The Mamba M3ntality

Talk about a walk into the mind of a genius.

If you have broken bread with me before or at least have had one decent basketball conversation with me, I make it clear I’m a Los Angeles Lakers fan. Which in turn means I’m a Kobe Bryant fan as well. 

When it comes to sports especially that of basketball (my favorite team sport), I’ve always studied many of the greats to examine their work ethic. Maravich, Jordan, Phil Jackson, LeBron, and Kobe are some of my favorite players/coaches ever. Everyone has lessons to share about winning, failing, climbing, and living. We all have started from some place.

I read Showboat by Roland Lazenby a few months ago and really enjoyed the narrative he provided over Kobe Bryant’s life. He made Bryant seem relatable in many instances, but also enigmatic as well.  We all have our quirks and unique character traits, but Kobe possessed more to him than I thought. 

In his book, The Mamba Mentality,  Kobe breaks down his career and work ethic through the use of photos. It explains the notion behind the term #Mamba and yes, I had to hash tag that.

Kobe was born with the tangibles to do great things, but it took timing, work, sacrifice, studying, and whole hell of a lot more variables to succeed and accomplish what he did in his career. Of course, the same can be said for Jordan, LeBron, Magic, and damn near every great player ever.

IT TOOK WORK.

I preach a similar concept to each of my clients when I’m training with them. Each of us possess tangibles to do good and great things. It’s just a matter of working towards figuring out what those THINGS are and WHO you are. 

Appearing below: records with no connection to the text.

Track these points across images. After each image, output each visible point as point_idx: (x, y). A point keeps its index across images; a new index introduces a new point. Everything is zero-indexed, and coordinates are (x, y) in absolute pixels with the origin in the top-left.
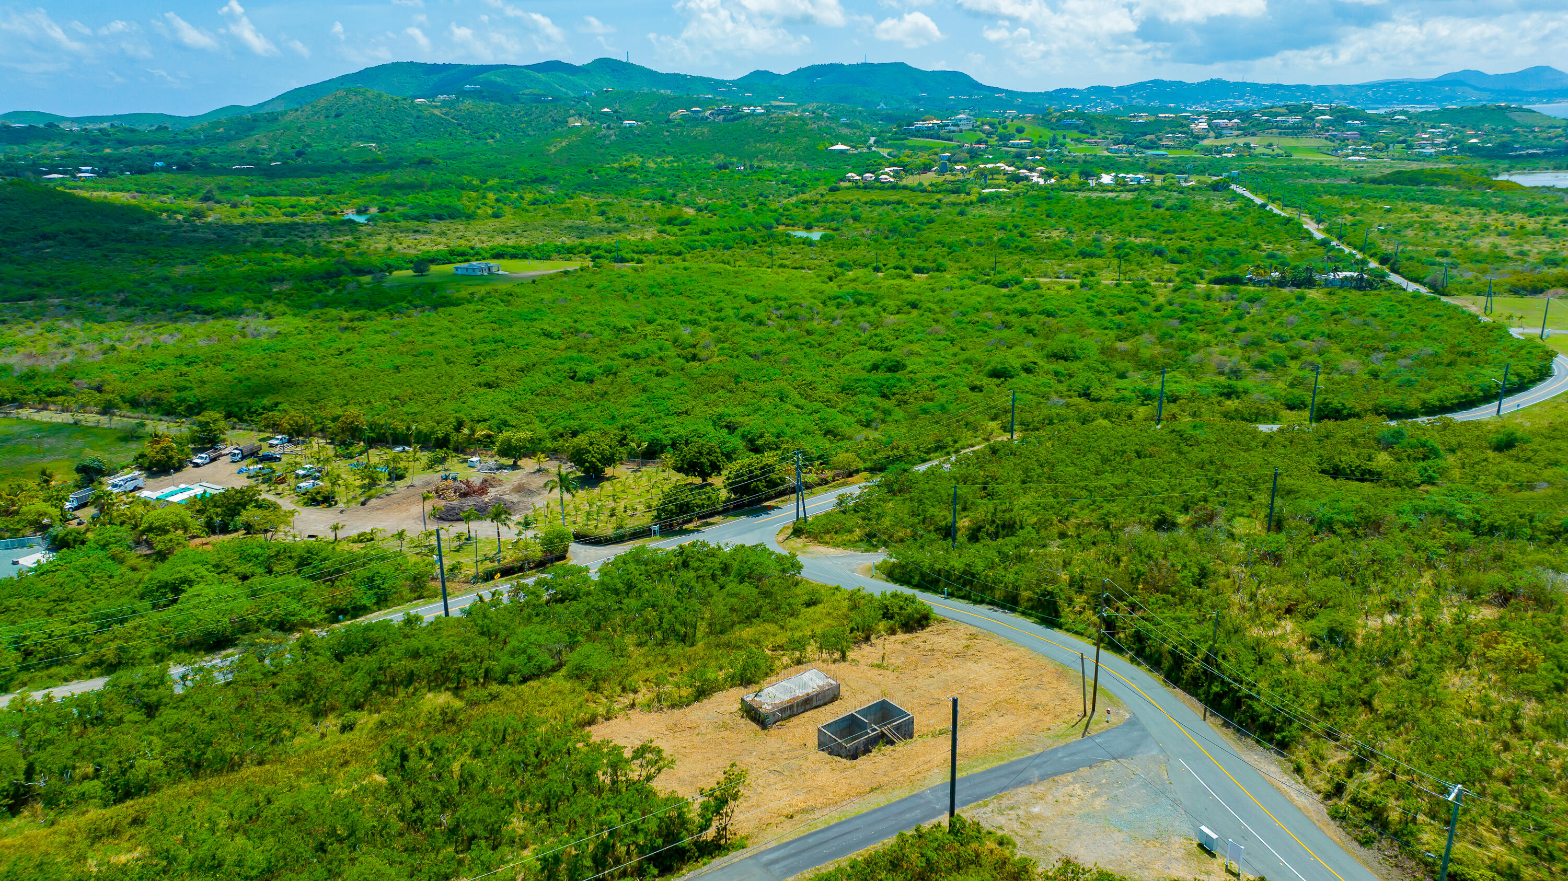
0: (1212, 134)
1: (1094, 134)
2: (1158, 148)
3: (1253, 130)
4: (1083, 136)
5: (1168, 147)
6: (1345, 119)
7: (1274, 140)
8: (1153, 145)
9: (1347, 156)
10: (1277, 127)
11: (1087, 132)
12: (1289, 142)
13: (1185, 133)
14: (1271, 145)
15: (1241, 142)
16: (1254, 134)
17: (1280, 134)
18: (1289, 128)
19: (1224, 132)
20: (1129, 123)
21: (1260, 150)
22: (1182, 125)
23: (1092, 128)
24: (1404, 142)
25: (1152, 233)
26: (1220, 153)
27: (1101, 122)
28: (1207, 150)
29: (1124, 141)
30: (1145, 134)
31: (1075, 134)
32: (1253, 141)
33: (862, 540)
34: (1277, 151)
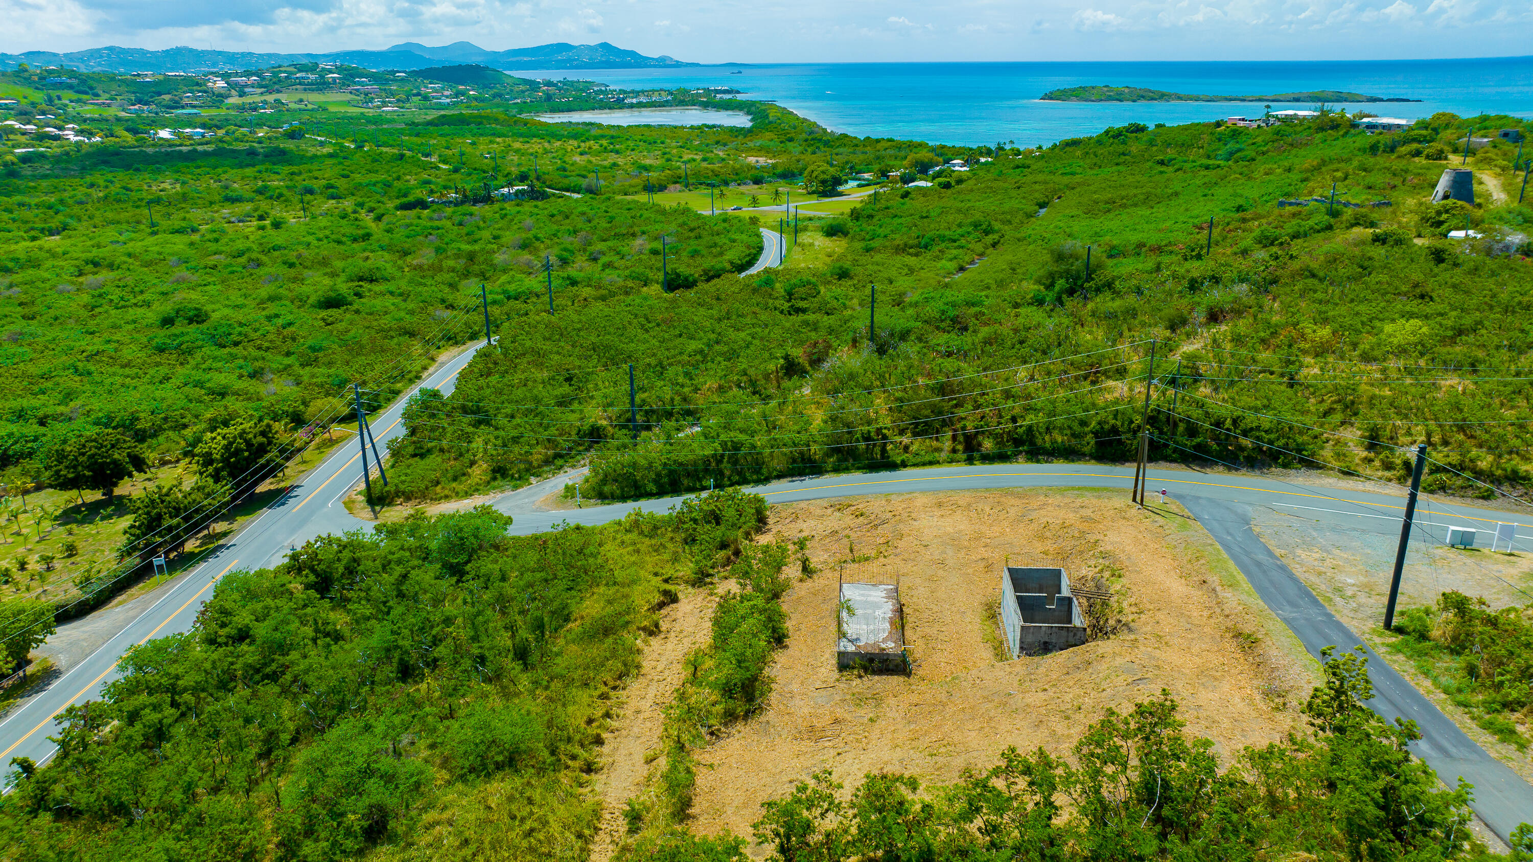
0: (233, 92)
1: (97, 95)
2: (183, 107)
3: (276, 87)
4: (84, 97)
5: (194, 107)
6: (352, 76)
7: (304, 96)
8: (176, 105)
9: (379, 107)
10: (300, 84)
11: (86, 93)
12: (316, 98)
13: (205, 92)
14: (301, 101)
15: (270, 98)
16: (279, 91)
17: (305, 90)
18: (312, 84)
19: (247, 90)
20: (136, 83)
21: (292, 106)
22: (197, 84)
23: (91, 88)
24: (418, 94)
25: (279, 177)
26: (255, 110)
27: (99, 81)
28: (241, 108)
29: (140, 101)
30: (159, 94)
31: (75, 96)
32: (284, 97)
33: (495, 479)
34: (310, 107)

 In this fast paced society we live in currently, we have slowly conditioned ourselves to expect results with reckless haste and with hardly any true work involved. To those who foolishly believe that notion, here is a metaphorical shovel for all that bullshit you believe in.

Much like Arnold says, “There is no magic pill.”

Your Meme is Meaningless

I truly have a tolerate/hate perspective of memes. Especially, the ones with quotes and graphics. My main reason being is that if the person who posted it truly believes what they are posting, but most of all, truly doing what they are “preaching”. I doubt it.

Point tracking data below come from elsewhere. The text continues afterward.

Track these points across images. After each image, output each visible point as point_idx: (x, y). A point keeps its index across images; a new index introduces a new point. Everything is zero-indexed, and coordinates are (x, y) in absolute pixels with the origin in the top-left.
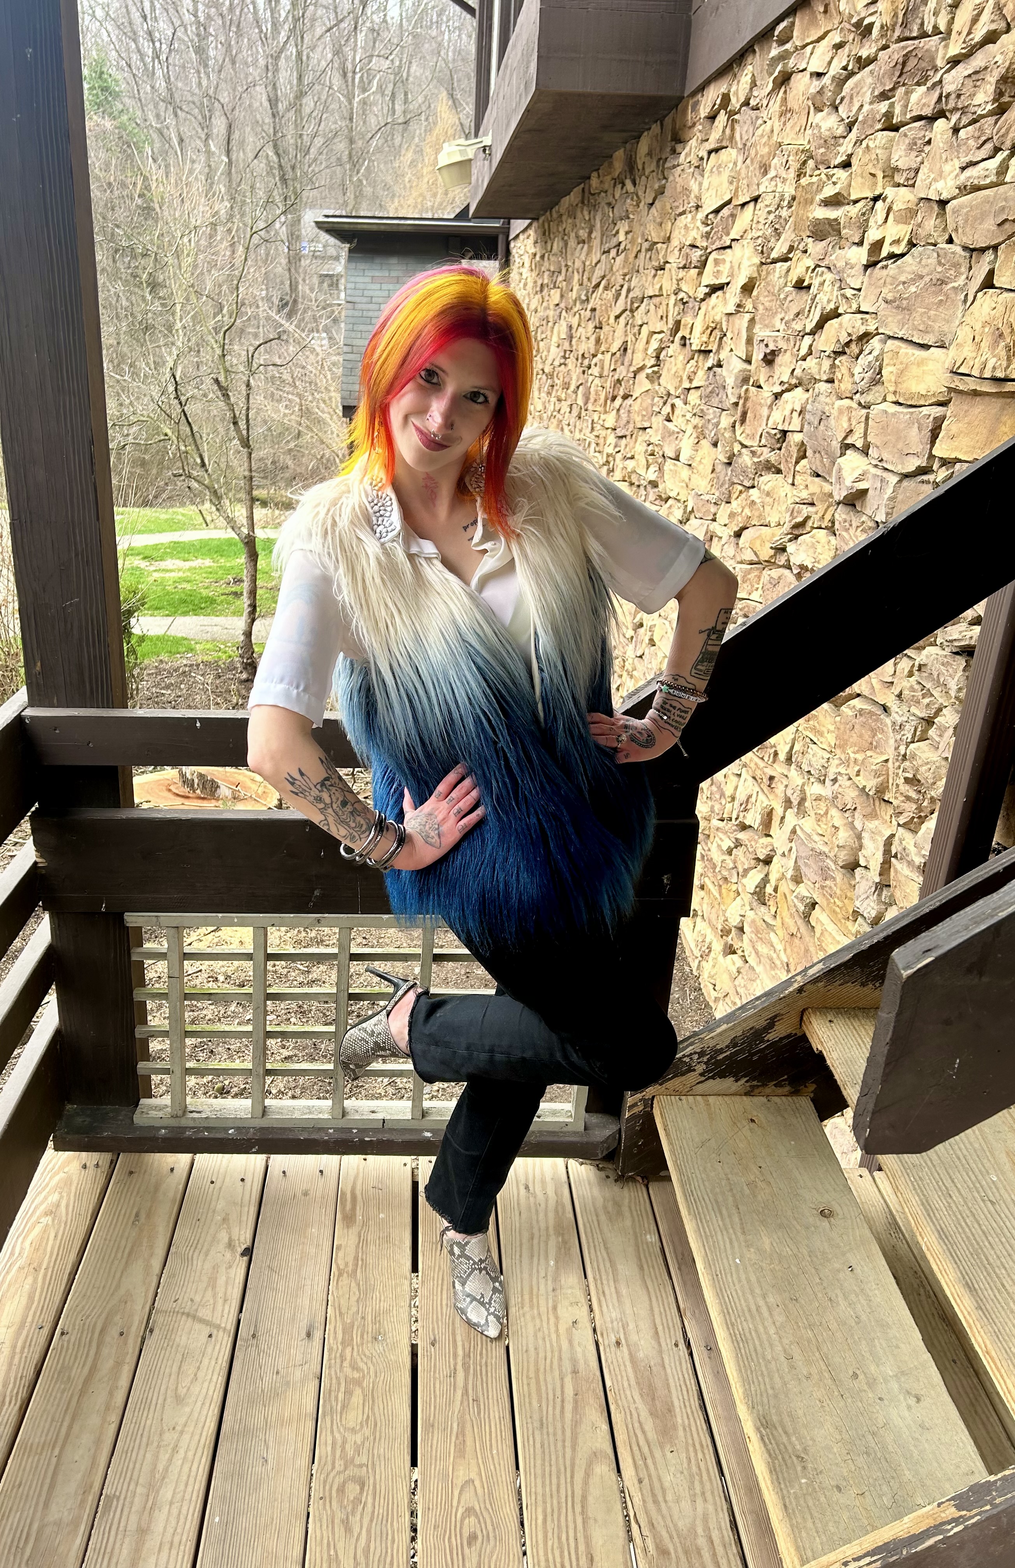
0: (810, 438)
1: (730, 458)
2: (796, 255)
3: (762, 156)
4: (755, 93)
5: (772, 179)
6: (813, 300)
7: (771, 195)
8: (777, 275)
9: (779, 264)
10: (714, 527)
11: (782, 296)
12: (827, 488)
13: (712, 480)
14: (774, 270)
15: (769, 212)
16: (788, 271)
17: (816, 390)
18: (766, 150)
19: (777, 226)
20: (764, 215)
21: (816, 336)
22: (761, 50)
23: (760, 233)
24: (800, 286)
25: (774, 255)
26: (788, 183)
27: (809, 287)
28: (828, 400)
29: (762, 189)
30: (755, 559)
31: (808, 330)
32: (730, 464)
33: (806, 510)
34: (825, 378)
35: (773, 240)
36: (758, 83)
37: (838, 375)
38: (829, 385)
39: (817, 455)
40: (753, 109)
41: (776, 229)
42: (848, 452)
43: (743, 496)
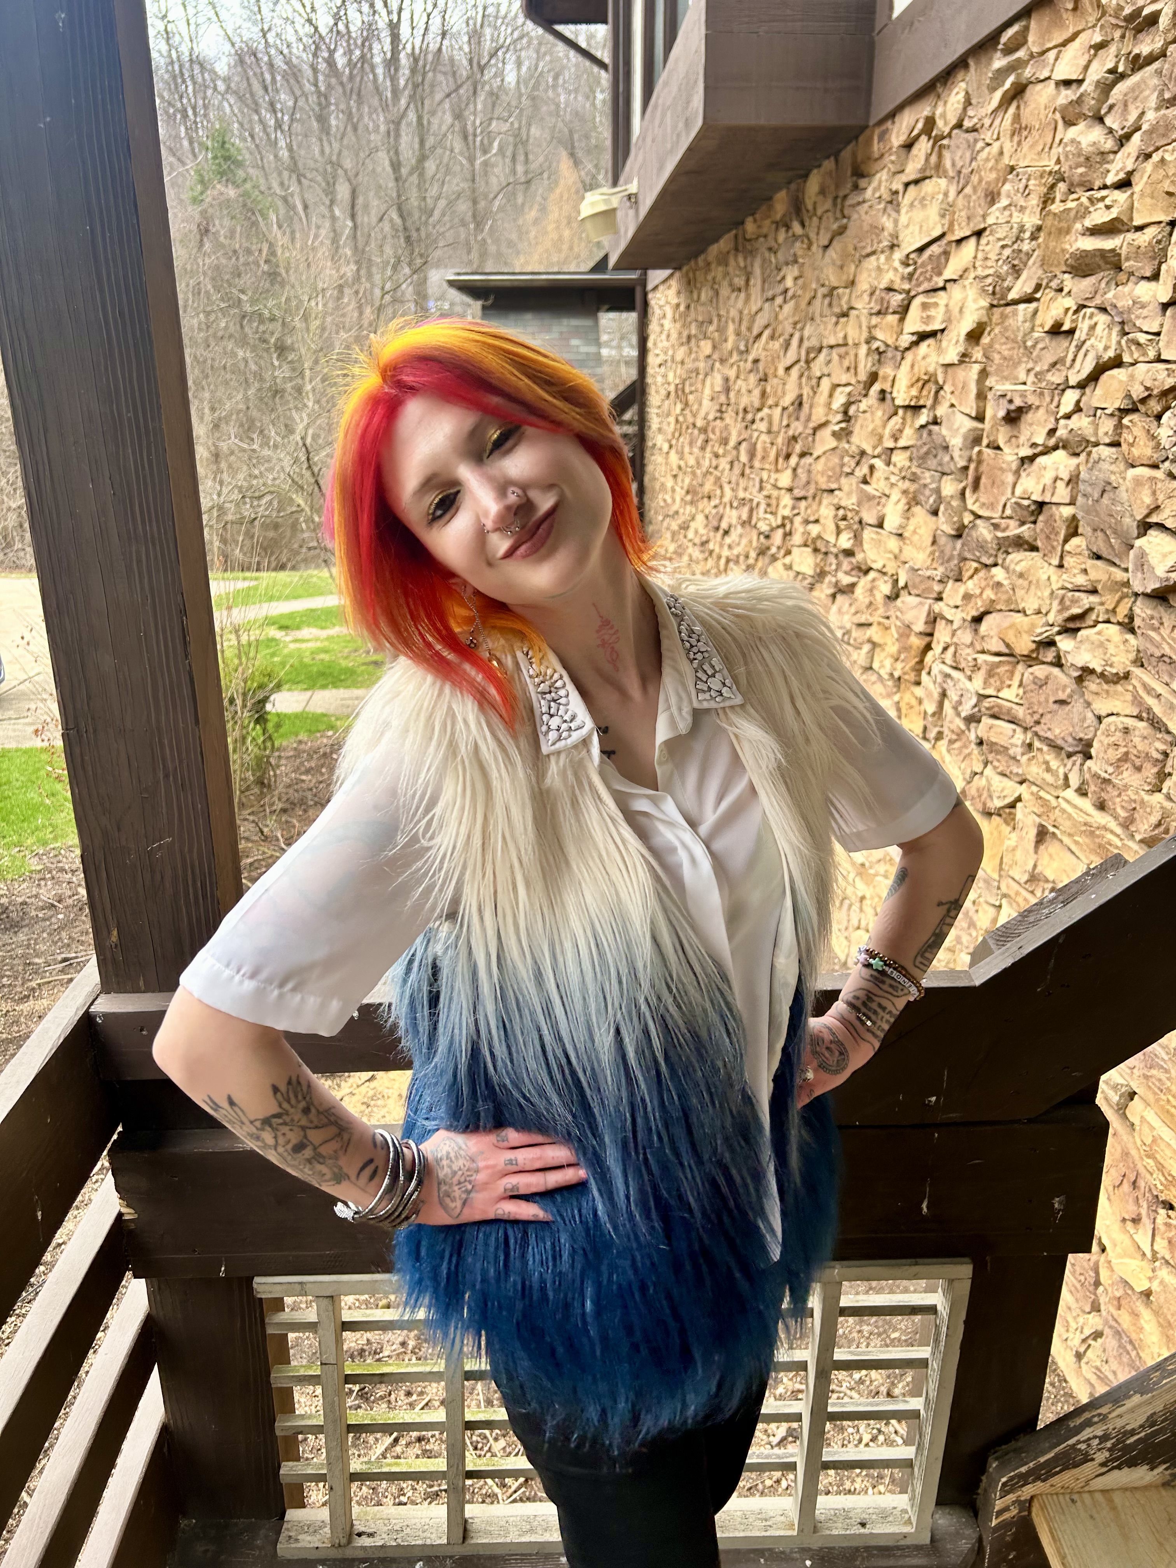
0: (1088, 512)
1: (957, 530)
2: (1046, 296)
3: (988, 183)
4: (971, 113)
5: (1005, 208)
6: (1079, 348)
7: (1006, 228)
8: (1020, 318)
9: (1022, 306)
10: (938, 607)
11: (1029, 344)
12: (1120, 575)
13: (932, 553)
14: (1015, 313)
15: (1003, 247)
16: (1036, 312)
17: (1095, 456)
18: (993, 175)
19: (1016, 262)
20: (997, 250)
21: (1088, 390)
22: (978, 63)
23: (991, 271)
24: (1056, 331)
25: (1013, 295)
26: (1028, 211)
27: (1071, 332)
28: (1113, 468)
29: (990, 220)
30: (1006, 651)
31: (1072, 382)
32: (959, 536)
33: (1087, 601)
34: (1107, 441)
35: (1010, 278)
36: (974, 101)
37: (1127, 437)
38: (1113, 450)
39: (1099, 534)
40: (968, 131)
41: (1014, 266)
42: (1152, 532)
43: (982, 574)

If I post a quote, I can guarantee you  that 100% of the time, I’m reading the source at that very moment or pretty close to that time frame. I associate quotes with knowledge and with knowledge, slivers of power follow behind it. 

Be about the knowledge you seek and the truth you want to encompass. Cause doing anything less of that is a settlement into mediocrity or worse, failure.